» Texto:
• • • •

A partir dos bilhetinhos e dos telefonemas foi se afirmando um manual não escrito de procedimentos, às vezes ampliado pelas próprias redações, tal o conformismo. Essa rotina, dos telefonemas e dos bilhetinhos, persistiu até 1978, e o livro de Paolo Marconi constitui um documento raro quanto a isso, A Censura Política na Imprensa Brasileira – 1968-1978.

A cumplicidade da mídia hegemônica no curso da ditadura foi escandalosa e, sem incorrer em qualquer tentação panfletária, verdadeiramente criminosa, especialmente quando serviu de suporte para legalizar as mortes cometidas pelos centros de repressão abertos ou clandestinos. Aqui, não há como tergiversar. A ditadura elaborava a farsa de que um preso político barbaramente torturado e morto tinha sido ferido por seus companheiros quando fora cobrir um ponto, entregava o release à imprensa, e tudo corria no melhor dos mundos. E certamente nossa mídia achava que podia lavar as mãos.

É provável que em alguns jornais, não sei se nas redes de televisão, houvesse alguma repugnância por esse procedimento, malgrado o adotassem porque era quase a regra, auto-assumida. Em outros, como no jornal Folha da Tarde, na sua segunda fase, após o AI-5, os assassinatos eram recebidos com alegria, e mais do que isso, a publicação contava com muitos tiras na redação – era, como se dizia à época, o jornal de maior tiragem, exatamente por conta do número de policias na redação.

Alguns dos carros da Folha da Tarde foram queimados por organizações revolucionárias de esquerda, e isso mereceu editorial assinado por Octávio Frias de Oliveira em que afirmava que o Brasil estava muito bem e “a subversão, que se alimenta do ódio e cultiva a violência está sendo definitivamente erradicada, com o decidido apoio do povo e da imprensa” (publicado na Folha da Tarde e Folha de S.Paulo, 22/9/1971, conforme Beatriz Kushnir).

Não se deve buscar, no entanto, publicações isoladas para explicar o colaboracionismo – outro termo antigo, mas apropriado. Ele era relativamente generalizado, embora não fosse levado ao extremo da militância policial do grupo Folha, inimigo declarado da esquerda, parceiro declarado da ditadura.

No mesmo livro de Kushnir, há trechos de um depoimento de Jânio de Freitas, publicado pela Folha de S.Paulo de 15 de dezembro de 1998, em que ele, com sua coragem e honestidade de sempre, explica que se a imprensa manifestou aqui e ali sua contrariedade com aspectos do AI-5, mas não foi contra o seu sentido geral, e não seria possível, como diz, ser contra o AI-5 sem ser contra o regime. “E a imprensa, embora uma ou outra discordância eventual, mais do que aceitou o regime: foi uma arma essencial da ditadura.”

• • • •

» Listagem de dados:
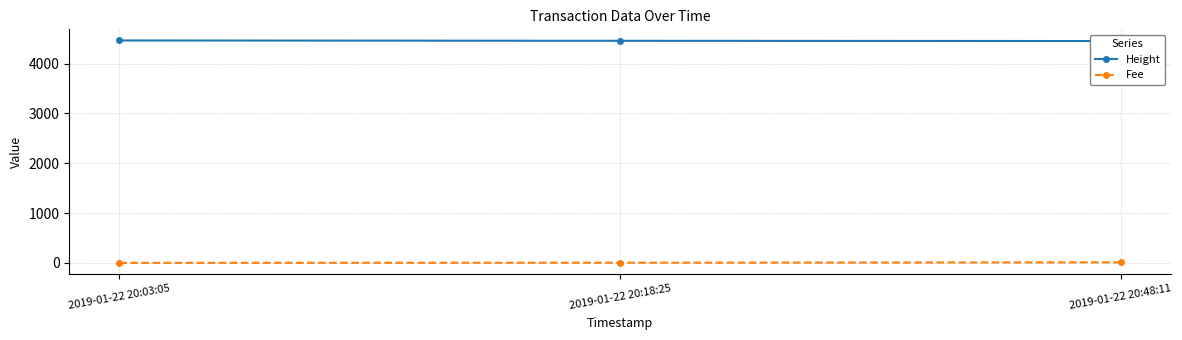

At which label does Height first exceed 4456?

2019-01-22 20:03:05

• • • •

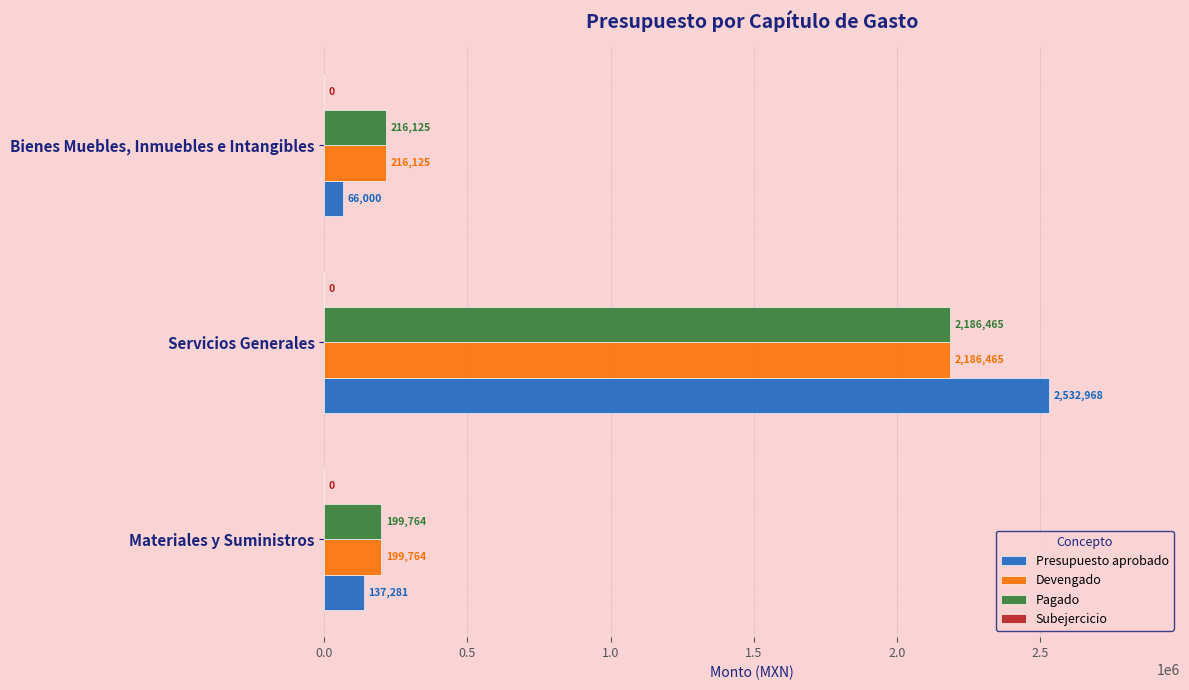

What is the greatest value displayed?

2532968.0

• • • •

» Exercício:
Liste todas as pessoas citadas pelo nome no texto sobre a imprensa durante a ditadura.

» Solução:
Paolo Marconi
Octávio Frias de Oliveira
Beatriz Kushnir
Jânio de Freitas